A Brief Reflection on Fluid Mechanics and Undergraduate Chemical Engineering
Back in the fall of 2006, I took transport phenomena at my undergraduate university in Florida. I had little idea of what the course was about; people had asked me before if it was a course on automobile traffic flow or supply chain management. However, upon skimming the course text and listening to the professor’s first lecture, it became apparent that the course had nothing to do with daily commutes and everything to do with the mathematical modeling of fluids and the transfer of heat. While most of my classmates could not wait for that semester to be over, I remember that course fondly and with appreciation. The mathematics encountered in that course were far above what I expected to encounter in chemical engineering, but that which does not kill us makes us stronger.
What’s the Big Deal about Modeling Fluid Flows?

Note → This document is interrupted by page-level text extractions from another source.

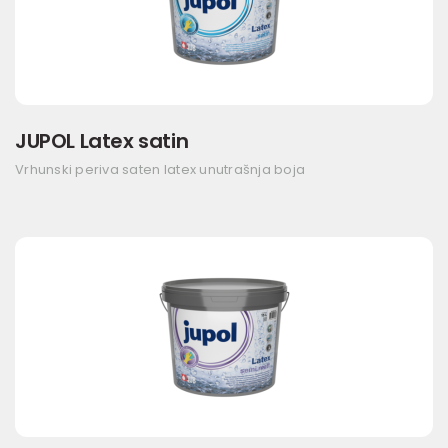
JUPOL Latex satin
Vrhunski periva saten latex unutrašnja boja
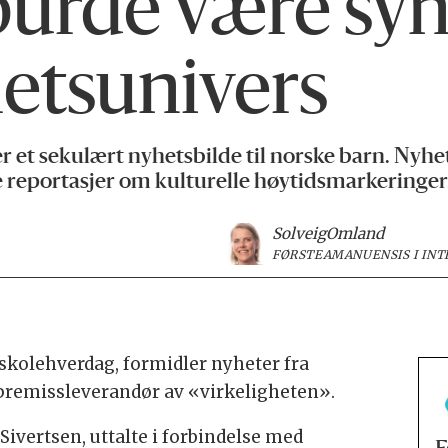
burde være synl
etsunivers
et sekulært nyhetsbilde til norske barn. Nyhets
e reportasjer om kulturelle høytidsmarkeringer
Solveig
Omland
FØRSTEAMANUENSIS I INT
 skolehverdag, formidler nyheter fra
g premissleverandør av «virkeligheten».
Sivertsen, uttalte i forbindelse med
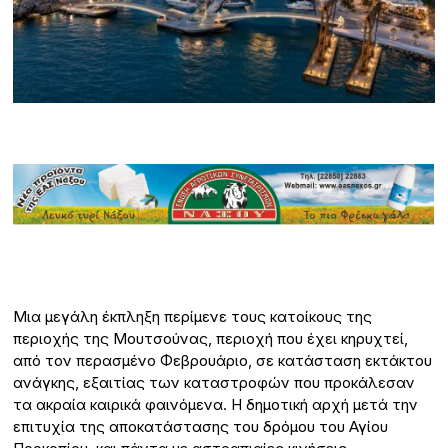
Μια μεγάλη έκπληξη περίμενε τους κατοίκους της
περιοχής της Μουτσούνας, περιοχή που έχει κηρυχτεί,
από τον περασμένο Φεβρουάριο, σε κατάσταση εκτάκτου
ανάγκης, εξαιτίας των καταστροφών που προκάλεσαν
τα ακραία καιρικά φαινόμενα. Η δημοτική αρχή μετά την
επιτυχία της αποκατάστασης του δρόμου του Αγίου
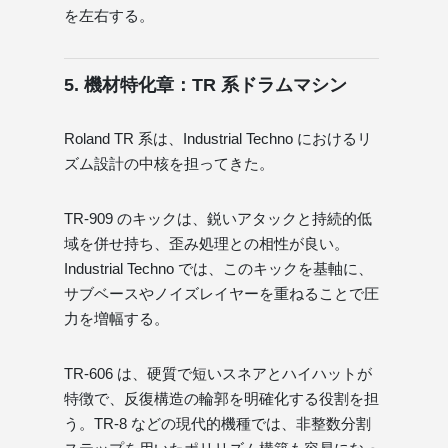
を左右する。
5. 機材特化章：TR 系ドラムマシン
Roland TR 系は、Industrial Techno におけるリ
ズム設計の中核を担ってきた。
TR-909 のキックは、鋭いアタックと持続的低
域を併せ持ち、歪み処理との相性が良い。
Industrial Techno では、このキックを基軸に、
サブベースやノイズレイヤーを重ねることで圧
力を増幅する。
TR-606 は、硬質で短いスネアとハイハットが
特徴で、反復構造の輪郭を明確化する役割を担
う。TR-8 などの現代的機種では、非整数分割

To boil down our motivation, fluids are commonly encountered in mass industrial production, and often these fluids exhibit peculiar properties that make them difficult to process. This motivates the discovery of a general theory for predicting their behavior under general circumstances. There are other situations where the prediction of fluid flows is of direct practical importance, such as the modeling and prediction of the weather and tides.

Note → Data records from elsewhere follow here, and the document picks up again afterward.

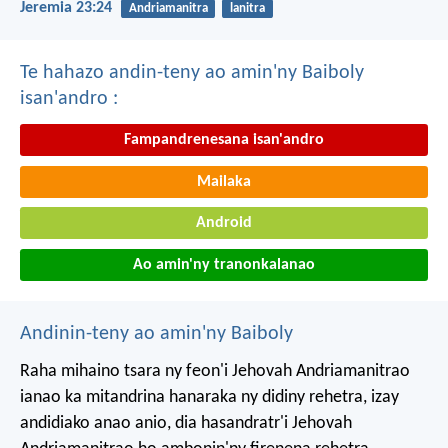
Jeremia 23:24
Andriamanitra
lanitra
Te hahazo andin-teny ao amin'ny Baiboly
isan'andro :
Fampandrenesana isan'andro
Mailaka
Android
Ao amin'ny tranonkalanao
Andinin-teny ao amin'ny Baiboly
Raha mihaino tsara ny feon'i Jehovah Andriamanitrao
ianao ka mitandrina hanaraka ny didiny rehetra, izay
andidiako anao anio, dia hasandratr'i Jehovah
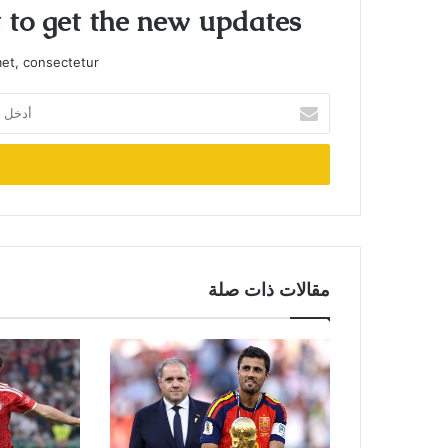
t to get the new updates!
et, consectetur.
أدخل
بريدك
الإلكتروني
مقالات ذات صلة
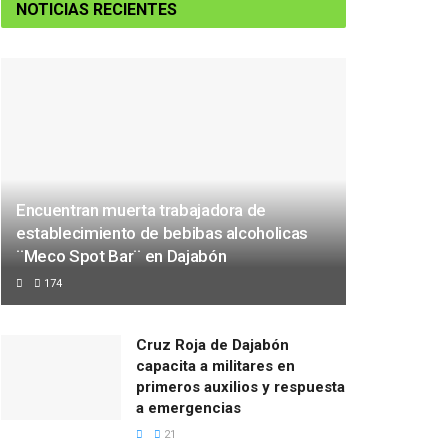
NOTICIAS RECIENTES
Encuentran muerta trabajadora de
establecimiento de bebibas alcoholicas
¨Meco Spot Bar¨ en Dajabón
174
Cruz Roja de Dajabón
capacita a militares en
primeros auxilios y respuesta
a emergencias
21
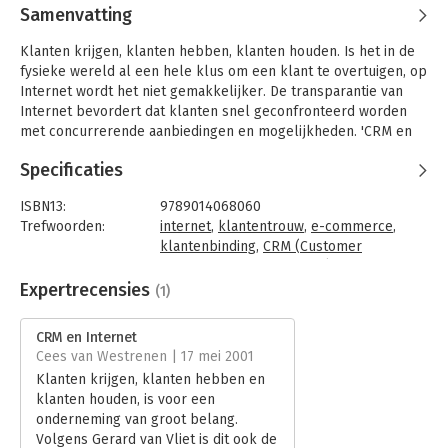
Samenvatting
Klanten krijgen, klanten hebben, klanten houden. Is het in de
fysieke wereld al een hele klus om een klant te overtuigen, op
Internet wordt het niet gemakkelijker. De transparantie van
Internet bevordert dat klanten snel geconfronteerd worden
met concurrerende aanbiedingen en mogelijkheden. 'CRM en
Internet' laat aan de hand van praktische modellen en
Specificaties
praktijkervaringen zien wat de inzet van Internet voor uw
(potentiële) klanten kan betekenen. Het laat bovendien stap
ISBN13:
9789014068060
voor stap zien hoe u van E-commerce, het digitale proces, R-
Trefwoorden:
internet
,
klantentrouw
,
e-commerce
,
commerce kunt maken. Waarbij de R staat voor Resultaat,
klantenbinding
,
CRM (Customer
Return (on investment, on sales), maar vooral ook Relatie.
Relationship Management)
Taal:
Nederlands
Expertrecensies
(1)
Bindwijze:
gebonden
Aantal pagina's:
160
CRM en Internet
Uitgever:
Samsom
Cees van Westrenen | 17 mei 2001
Hoofdrubriek:
internet en social media
Klanten krijgen, klanten hebben en
klanten houden, is voor een
onderneming van groot belang.
Volgens Gerard van Vliet is dit ook de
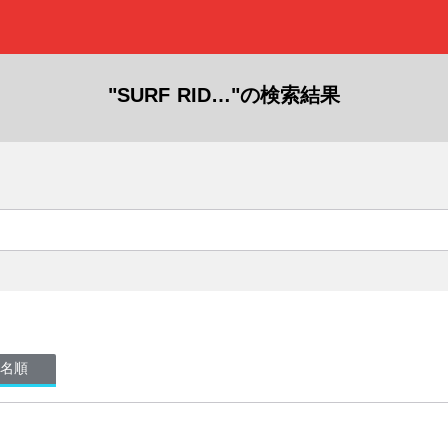
"SURF RID…"の検索結果
名順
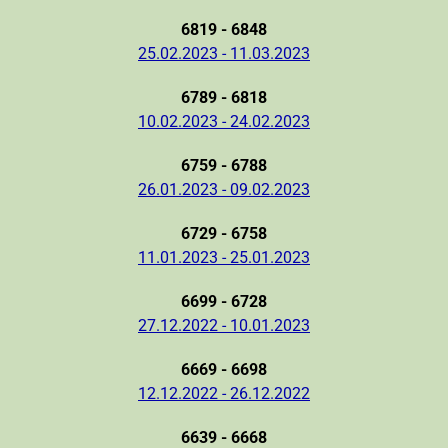
6819 - 6848
25.02.2023 - 11.03.2023
6789 - 6818
10.02.2023 - 24.02.2023
6759 - 6788
26.01.2023 - 09.02.2023
6729 - 6758
11.01.2023 - 25.01.2023
6699 - 6728
27.12.2022 - 10.01.2023
6669 - 6698
12.12.2022 - 26.12.2022
6639 - 6668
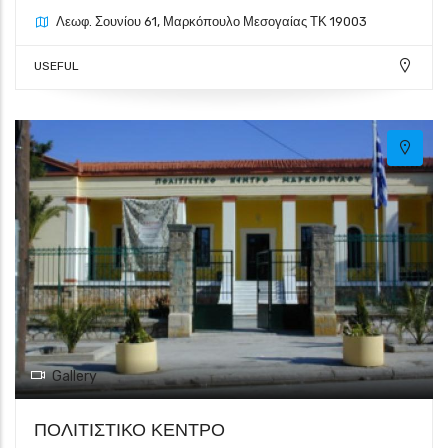
113
26
Λεωφ. Σουνίου 61, Μαρκόπουλο Μεσογαίας ΤΚ 19003
USEFUL
Gallery
ΠΟΛΙΤΙΣΤΙΚΟ ΚΕΝΤΡΟ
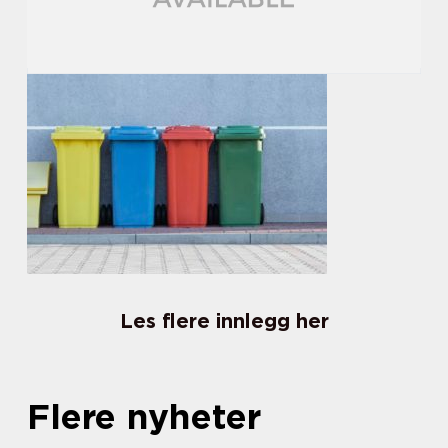
Les flere innlegg her
Flere nyheter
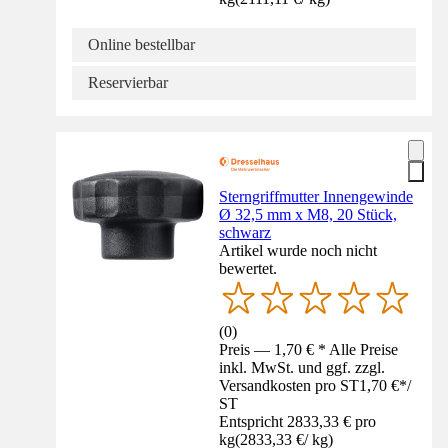
Online bestellbar
Reservierbar
Sterngriffmutter Innengewinde
Ø 32,5 mm x M8, 20 Stück,
schwarz
Artikel wurde noch nicht
bewertet.
(
0
)
Preis — 1,70 € * Alle Preise
inkl. MwSt. und ggf. zzgl.
Versandkosten pro ST
1,70 €
*
/
ST
Entspricht 2833,33 € pro
kg
(
2833,33 €
/
kg
)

Think about fluids you encounter in your daily live other than water. How might their properties confound industrial production? Shampoo is a good example, as well as products such as toothpaste and Greek yogurt. Volumes have been written on properties of various oils and their usage in the lubrication of metal-metal contacts. The main fluid we deal with in our everyday lives, water, is a Newtonian fluid of low viscosity. However, many fluids deviate severely from Newtonian character, and can exhibit highly nonlinear responses to applied stress, as well as memory effects. This is especially true of liquids that have dissolved within them macromolecules of high molecular weight, such as polymers or proteins. Likewise for liquids such as blood, which have a high content of small particles within them. Suspensions of biological material in general can exhibit non-Newtonian behavior. It would be excessively pedantic to list all of the possible types of non-Newtonian fluid here; suffice to say, there are many of them, and general modeling of their flows is an open research problem.
The Hard Part – Fluids are Complicated!
Most people have little conception as to how difficult the modeling of fluids in general is. The first theories ignored the property of viscosity and instead focused exclusively on zero-resistance (“inviscid”) flow. While there is some use to these equations, their shortcomings are rapidly brought to bear when modeling flows with any significant viscous effects.
In order to model viscous fluid flow, two equations are needed: the continuity equation, and the Navier-Stokes equation. These equations are, in general, nonlinear partial differential equations for which no general solution is known. However, there have been many advances made in the numerical solution of flow fields. This intersecting branch of physics, engineering, and computer science, called computational fluid dynamics, concerns itself with direct solution of the governing equations for a given fluid flow. The advances have culminated in off-the-shelf software, such as FLUENT, which can even model non-Newtonian fluids.
Check out this collection of fascinating films here. Here is one of the videos, a video on Flow Visualization:
In the days that these videos were made (circa 1960), there was no FLUENT, and computers were low-powered, cumbersome devices that would be totally inadequate for flow calculation. Instead of simulating flows, the scientists in these videos had to observe flows directly in the laboratory using experimental apparatus. The video on flow visualization shows many clever techniques used to observe the flow field without disturbing it. The scientists also were unable to solve the nonlinear partial differential equations governing the flow, and thus had to rely on sharp scientific intuition, as well as dimensionless numbers.